Non so se sta cambiando ora più che in passato: scienza, tecnologia e medicina informano nel profondo le nostre società da molti secoli, se non millenni. Ciò che certamente sta cambiando, nel bene e nel male, è il potere dei nostri strumenti conoscitivi e tecnologici. Ma non saprei direi se stia davvero cambiando la percezione pubblica del ruolo della scienza nella società. Siamo nel pieno del guado di una rivoluzione analoga a quella che si verificò in età moderna con l’invenzione della stampa. La comunicazione digitale consente l’accesso alle informazioni, ma anche la partecipazione a una discussione pubblica da parte di voci a lungo escluse. Il mezzo che consente tutto ciò – internet – è così evidentemente denso di cultura scientifica: si pensi alla nuova mistica dell’algoritmo, che esalta alcuni e terrorizza altri. Oppure, pensiamo alle aspettative nei confronti di una medicina sempre più scientifica che ci dà l’illusione di poter curare tutte le malattie. Una medicina che allo stesso tempo in alcuni suscita paure che si manifestano con il rifiuto delle cure e il ricorso a palliativi inutili se non pericolosi. Tutto questo non è una novità: né la paura dei vaccini o il rifiuto delle cure contro il cancro, né l’entusiasmo per una scienza ritenuta capace di risolvere ogni problema umano. È già accaduto qualche cosa di analogo nella seconda metà dell’Ottocento, in un periodo di cambiamenti altrettanto rapidi: cambiamenti sociali e politici, oltre che tecnologici. La storia serve – o meglio, servirebbe – a fare tesoro delle esperienze passate. Per evitare le esaltazioni così come le paure irrazionali nei confronti delle novità della scienza.

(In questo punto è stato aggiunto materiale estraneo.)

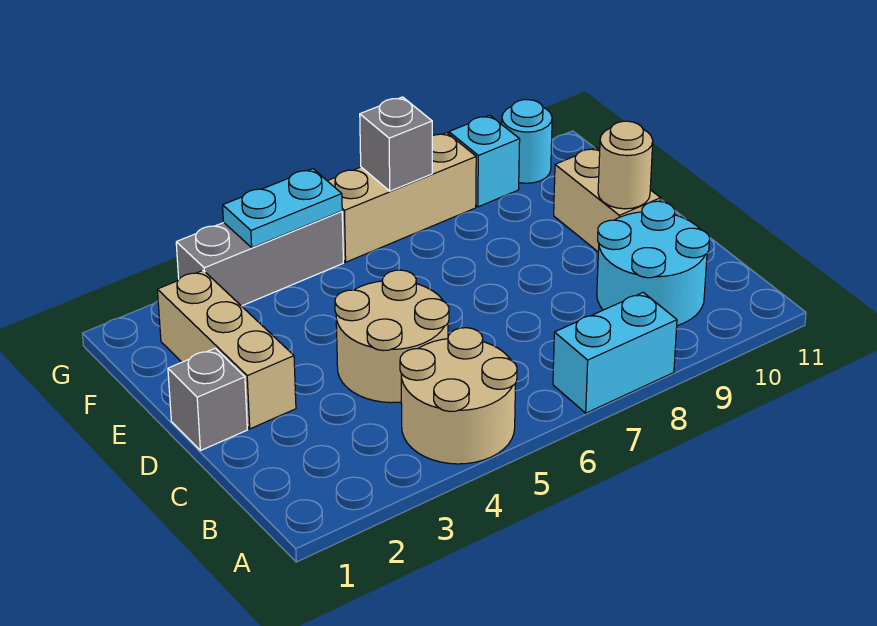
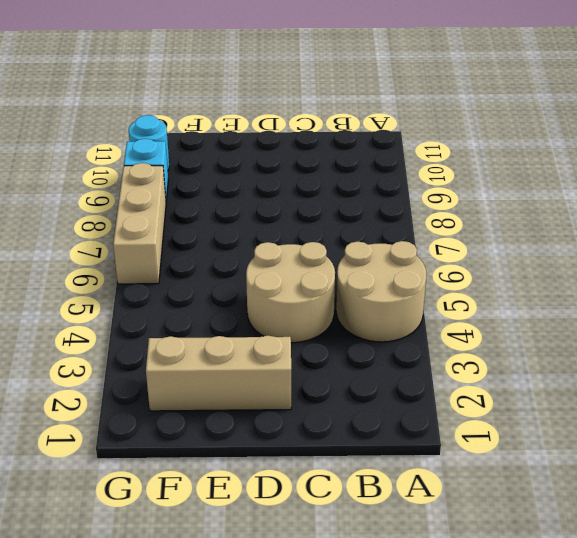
none -> cyan brick A7:A8 level 1
none -> cyan round brick B9:C10 level 1
none -> grey brick D1 level 1

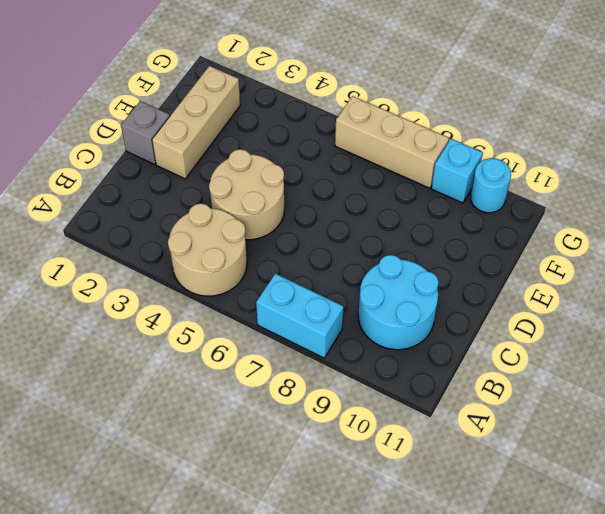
none -> tan brick D10:E10 level 1
none -> grey brick G3:G5 level 1
none -> tan round brick D10 level 2

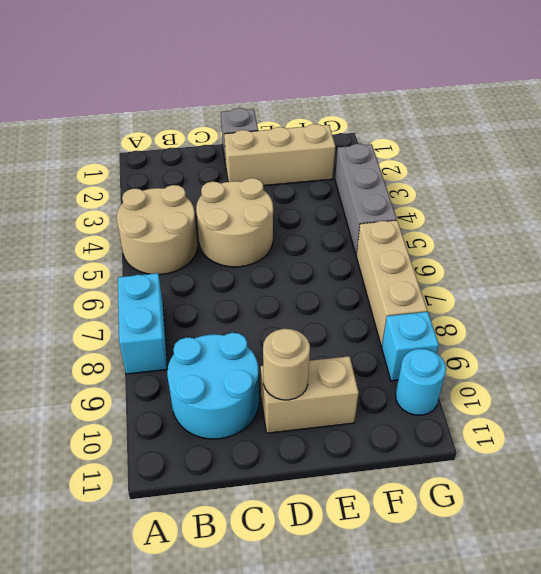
none -> cyan plate G4:G5 level 2
none -> grey brick G7 level 2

Quale futuro per la scienza?
È già così difficile dare un senso narrativo logico e sostenuto da dati a ciò che è passato, le previsioni sono ancora più difficili: le variabili in gioco sono moltissime e la nostra mente fatica a gestirle tutte insieme, anche quando lavoriamo in team. Sono variabili che riguardano non solo il mondo naturale e i suoi cambiamenti, quello scientifico e le sue ambizioni conoscitive, ma anche quello sociale, che comprendiamo in modo infinitamente più approssimativo rispetto a quanto comprendiamo la natura non umana. Forse, la domanda che dobbiamo porci è: quale futuro vogliamo per l’umanità? La maggior parte delle scienziate e degli scienziati credono in una scienza che sia strumento di politiche che hanno come obiettivo – nel medio e lungo periodo – non solo gli abitanti umani della terra, ma anche le altre specie – animali e vegetali –, che sono indispensabili alla nostra sopravvivenza così come a quella della terra, con la sua aria e la sua acqua. La terra è un sistema chiuso, fuori dalla terra come specie non abbiamo speranze, ci converrebbe ricordarlo un po’ più spesso. Allo stesso tempo, il potere d’azione di alcuni strumenti che abbiamo inventato – strumenti tecnologici e sociali – è così grande che è quasi ridicolo, dal mio punto di vista, parlare ancora in termini di “nazioni”. Quello che propongo fin dalle prime pagine del libro è un approccio pragmatico a questi temi; un modo di procedere che tenga conto, insieme, dei dati scientifici, sociali e storiografici di cui disponiamo. Quei dati sembrano dirci che, vista la spaventosa crescita demografica mondiale dell’ultimo secolo, è giunto il momento di saper usare insieme le nostre conoscenze storiche e tecnico scientifiche, che sono veramente enormi, con quelle sociali e politiche, sulle quali invece siamo piuttosto carenti, a partire dalla nostra incapacità di gestire l’intolleranza nei confronti di chi ha idee, sesso e colore della pelle diversi dal nostro. Tratti tribali che dovrebbe ormai imbarazzare una specie che con Charles Darwin è stata capace di capire le proprie origini e poco più di un secolo dopo di inventare internet.